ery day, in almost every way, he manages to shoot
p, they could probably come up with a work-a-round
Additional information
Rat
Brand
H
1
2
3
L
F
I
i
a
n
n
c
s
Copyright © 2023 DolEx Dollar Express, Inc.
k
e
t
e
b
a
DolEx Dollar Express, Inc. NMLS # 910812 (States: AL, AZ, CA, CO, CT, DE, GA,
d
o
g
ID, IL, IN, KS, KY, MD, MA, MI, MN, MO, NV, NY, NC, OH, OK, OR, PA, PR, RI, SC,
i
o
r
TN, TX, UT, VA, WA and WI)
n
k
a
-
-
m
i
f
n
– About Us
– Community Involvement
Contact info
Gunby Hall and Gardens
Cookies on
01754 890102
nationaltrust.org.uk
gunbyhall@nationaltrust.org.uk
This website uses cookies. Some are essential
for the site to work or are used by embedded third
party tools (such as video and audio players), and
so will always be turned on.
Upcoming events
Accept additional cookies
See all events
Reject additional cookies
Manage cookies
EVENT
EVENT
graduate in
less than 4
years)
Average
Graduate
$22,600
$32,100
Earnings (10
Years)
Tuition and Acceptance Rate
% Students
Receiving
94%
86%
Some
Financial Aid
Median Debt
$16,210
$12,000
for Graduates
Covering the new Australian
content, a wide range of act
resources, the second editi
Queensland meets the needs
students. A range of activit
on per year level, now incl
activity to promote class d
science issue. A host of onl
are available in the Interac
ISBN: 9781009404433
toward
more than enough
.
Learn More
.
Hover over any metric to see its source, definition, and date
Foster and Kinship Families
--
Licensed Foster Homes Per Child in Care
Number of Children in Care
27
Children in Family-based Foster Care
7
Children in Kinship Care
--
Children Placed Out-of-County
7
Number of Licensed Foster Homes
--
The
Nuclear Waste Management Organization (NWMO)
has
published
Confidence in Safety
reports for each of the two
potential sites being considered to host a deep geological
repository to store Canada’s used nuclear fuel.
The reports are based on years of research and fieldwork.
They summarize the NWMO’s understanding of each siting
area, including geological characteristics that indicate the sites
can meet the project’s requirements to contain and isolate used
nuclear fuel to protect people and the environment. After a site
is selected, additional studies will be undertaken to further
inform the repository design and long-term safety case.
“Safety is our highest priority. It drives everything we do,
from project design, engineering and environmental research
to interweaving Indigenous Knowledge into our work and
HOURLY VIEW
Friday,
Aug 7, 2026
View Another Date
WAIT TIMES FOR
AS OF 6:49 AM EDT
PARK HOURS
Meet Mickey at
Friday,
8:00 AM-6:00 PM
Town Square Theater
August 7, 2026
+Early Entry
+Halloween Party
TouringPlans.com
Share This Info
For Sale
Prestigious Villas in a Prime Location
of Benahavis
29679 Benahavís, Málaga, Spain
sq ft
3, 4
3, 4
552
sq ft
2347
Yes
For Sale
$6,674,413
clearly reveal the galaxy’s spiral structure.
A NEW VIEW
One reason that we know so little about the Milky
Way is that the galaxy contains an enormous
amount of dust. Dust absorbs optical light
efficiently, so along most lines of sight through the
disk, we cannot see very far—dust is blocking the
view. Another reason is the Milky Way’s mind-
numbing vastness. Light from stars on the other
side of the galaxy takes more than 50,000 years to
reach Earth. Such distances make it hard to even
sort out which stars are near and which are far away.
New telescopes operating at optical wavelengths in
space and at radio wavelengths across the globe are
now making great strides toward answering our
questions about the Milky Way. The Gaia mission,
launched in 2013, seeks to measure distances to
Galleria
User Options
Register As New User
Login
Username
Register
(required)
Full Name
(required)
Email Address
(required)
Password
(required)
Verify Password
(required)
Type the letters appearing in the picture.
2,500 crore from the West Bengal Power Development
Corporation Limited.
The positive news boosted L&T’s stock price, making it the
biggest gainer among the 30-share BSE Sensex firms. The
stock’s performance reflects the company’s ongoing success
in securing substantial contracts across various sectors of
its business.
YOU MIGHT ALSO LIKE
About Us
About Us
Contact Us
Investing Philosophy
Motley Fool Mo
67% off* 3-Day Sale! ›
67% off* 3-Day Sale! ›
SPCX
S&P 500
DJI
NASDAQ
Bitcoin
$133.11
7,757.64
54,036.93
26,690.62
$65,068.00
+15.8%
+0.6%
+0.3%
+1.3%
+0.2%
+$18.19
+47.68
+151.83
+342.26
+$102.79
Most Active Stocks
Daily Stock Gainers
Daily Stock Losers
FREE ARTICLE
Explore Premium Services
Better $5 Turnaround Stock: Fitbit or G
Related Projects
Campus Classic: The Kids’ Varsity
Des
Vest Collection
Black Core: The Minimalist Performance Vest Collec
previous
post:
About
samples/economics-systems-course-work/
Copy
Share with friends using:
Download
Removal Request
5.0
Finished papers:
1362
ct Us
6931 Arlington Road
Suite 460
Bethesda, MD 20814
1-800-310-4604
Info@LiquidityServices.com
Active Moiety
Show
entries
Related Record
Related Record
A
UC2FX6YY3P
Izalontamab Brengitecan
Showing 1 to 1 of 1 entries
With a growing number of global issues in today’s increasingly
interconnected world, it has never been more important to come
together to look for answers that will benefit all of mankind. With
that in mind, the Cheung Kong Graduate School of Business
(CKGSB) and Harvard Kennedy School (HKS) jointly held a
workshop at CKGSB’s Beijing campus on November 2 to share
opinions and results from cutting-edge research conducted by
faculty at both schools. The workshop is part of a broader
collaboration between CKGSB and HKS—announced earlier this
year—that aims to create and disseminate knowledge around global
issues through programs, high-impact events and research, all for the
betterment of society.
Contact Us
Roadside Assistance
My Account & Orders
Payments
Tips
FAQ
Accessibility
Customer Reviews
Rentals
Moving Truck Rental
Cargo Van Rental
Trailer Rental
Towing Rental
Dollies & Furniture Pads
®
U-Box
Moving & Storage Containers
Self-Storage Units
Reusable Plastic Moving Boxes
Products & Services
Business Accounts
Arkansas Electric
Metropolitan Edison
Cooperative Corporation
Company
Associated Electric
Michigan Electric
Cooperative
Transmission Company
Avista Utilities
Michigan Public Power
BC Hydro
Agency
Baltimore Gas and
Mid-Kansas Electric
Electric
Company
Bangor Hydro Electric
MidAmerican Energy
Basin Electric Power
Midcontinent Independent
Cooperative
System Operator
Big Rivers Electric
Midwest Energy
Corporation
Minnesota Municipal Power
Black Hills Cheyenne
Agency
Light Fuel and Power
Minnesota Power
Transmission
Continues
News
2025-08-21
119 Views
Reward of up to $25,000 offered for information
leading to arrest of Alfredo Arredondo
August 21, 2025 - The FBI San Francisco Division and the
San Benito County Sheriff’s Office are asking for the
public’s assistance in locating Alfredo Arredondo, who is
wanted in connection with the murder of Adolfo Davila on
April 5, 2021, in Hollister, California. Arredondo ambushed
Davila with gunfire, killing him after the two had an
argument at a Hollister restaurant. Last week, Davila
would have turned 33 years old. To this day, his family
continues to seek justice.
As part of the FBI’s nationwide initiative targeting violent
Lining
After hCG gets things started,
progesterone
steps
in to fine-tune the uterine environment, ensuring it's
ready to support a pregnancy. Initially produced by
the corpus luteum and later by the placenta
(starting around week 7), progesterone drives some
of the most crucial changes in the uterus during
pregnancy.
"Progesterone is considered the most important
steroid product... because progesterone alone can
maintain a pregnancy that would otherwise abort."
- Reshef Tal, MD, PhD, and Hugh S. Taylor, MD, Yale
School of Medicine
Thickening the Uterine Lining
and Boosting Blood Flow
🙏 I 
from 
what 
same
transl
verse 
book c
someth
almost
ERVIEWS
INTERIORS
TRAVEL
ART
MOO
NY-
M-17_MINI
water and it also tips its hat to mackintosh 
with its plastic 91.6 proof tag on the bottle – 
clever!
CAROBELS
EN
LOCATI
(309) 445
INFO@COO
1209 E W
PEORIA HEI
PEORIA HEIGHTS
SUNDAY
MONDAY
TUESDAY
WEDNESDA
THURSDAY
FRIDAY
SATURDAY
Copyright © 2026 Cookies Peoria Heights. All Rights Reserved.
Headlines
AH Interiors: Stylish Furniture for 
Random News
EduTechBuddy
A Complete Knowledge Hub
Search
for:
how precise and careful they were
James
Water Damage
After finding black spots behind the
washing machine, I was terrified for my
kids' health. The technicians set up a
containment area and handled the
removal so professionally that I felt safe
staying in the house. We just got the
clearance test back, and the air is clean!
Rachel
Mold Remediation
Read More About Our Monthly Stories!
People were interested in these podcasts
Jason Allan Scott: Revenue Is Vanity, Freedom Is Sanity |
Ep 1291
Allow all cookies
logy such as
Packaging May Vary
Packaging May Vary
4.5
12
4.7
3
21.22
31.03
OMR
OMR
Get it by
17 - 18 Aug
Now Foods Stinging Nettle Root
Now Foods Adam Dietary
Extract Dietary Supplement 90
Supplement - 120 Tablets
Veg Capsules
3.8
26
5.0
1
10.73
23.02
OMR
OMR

# [Task]
Every line above in which the word "NWMO" occurs needs to be copied.

# [The completed task]
Nuclear Waste Management Organization (NWMO)
They summarize the NWMO’s understanding of each siting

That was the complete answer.